Commonwealth Bank chief information officer Michael Harte wants to resurrect the intimacy that banks and their customers used to have.
“[A]s the world got bigger and faster and wanted to do things through smaller and smaller devices, any time any where, we lost that intimacy that we used to have that deep relationship we had; [the] meaningful conversation about our day-to-day needs and about our long-term dreams,” Harte said.
“We’ve got people at work every single day thinking about how they bring back that intimacy,” Harte said.
“How they restore that trust, how they increasingly try to personalise all of the interactions that we have with everyone we deal with on a daily basis. To personalise the exact needs and help facilitate the growth and dreams of families and communities.”
The CIO was opening Wired for Wonder, a two-day conference that brings together speakers from the spheres of art and technology, and a number who straddle the divide.

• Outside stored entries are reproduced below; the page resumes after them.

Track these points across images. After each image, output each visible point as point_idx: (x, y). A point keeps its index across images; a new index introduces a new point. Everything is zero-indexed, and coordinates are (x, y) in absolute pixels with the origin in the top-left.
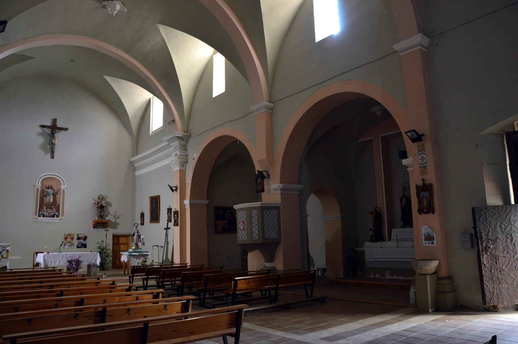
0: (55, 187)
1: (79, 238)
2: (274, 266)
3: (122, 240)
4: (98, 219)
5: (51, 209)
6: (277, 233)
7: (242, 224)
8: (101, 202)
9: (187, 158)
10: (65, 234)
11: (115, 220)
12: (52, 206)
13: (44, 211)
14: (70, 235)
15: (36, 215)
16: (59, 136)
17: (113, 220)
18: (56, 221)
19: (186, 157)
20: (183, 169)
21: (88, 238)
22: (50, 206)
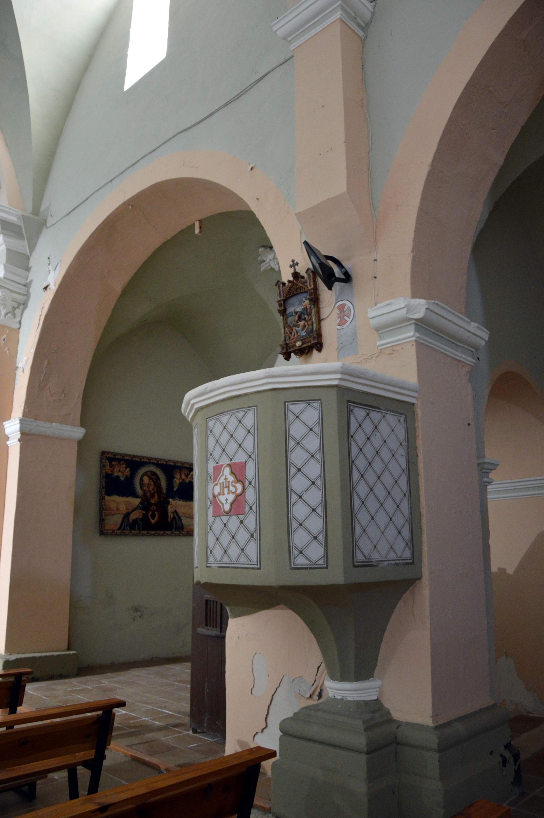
2: (375, 698)
6: (406, 533)
7: (231, 478)
9: (28, 291)
19: (23, 287)
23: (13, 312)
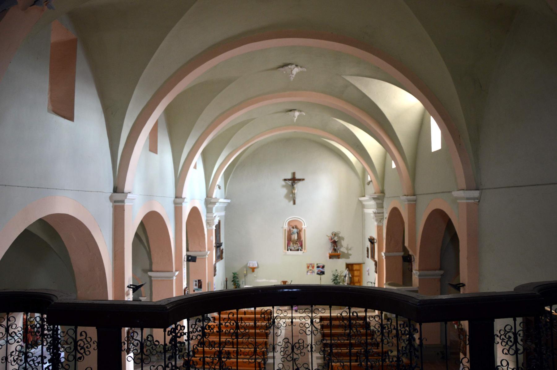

“We seek inspiration from the arts and sciences,” Harte said. “We’re trying to bring together a group of passionate and inspired people in every corner of the Commonwealth Bank where we are seeking purpose and meaning in serving the people, the households the communities the businesses that we look after.
“We thought we’d go about it in a very different way because everybody learns differently everybody is inspired by different things everybody approaches this weird and wonderful world of technology.”
Harte has previously said that he wants to resurrect the ‘old fashioned’ banking experience of personal service, but having it realised using modern technology.
The CIO led a re-engineering process at the bank that cost around $1.5 billion in order to implement data structures that would let the business trace an individual’s relationship for their entire lifespan, from early savings accounts through to home loans later on in life, allowing CBA to personalise the services and products they offer to customers.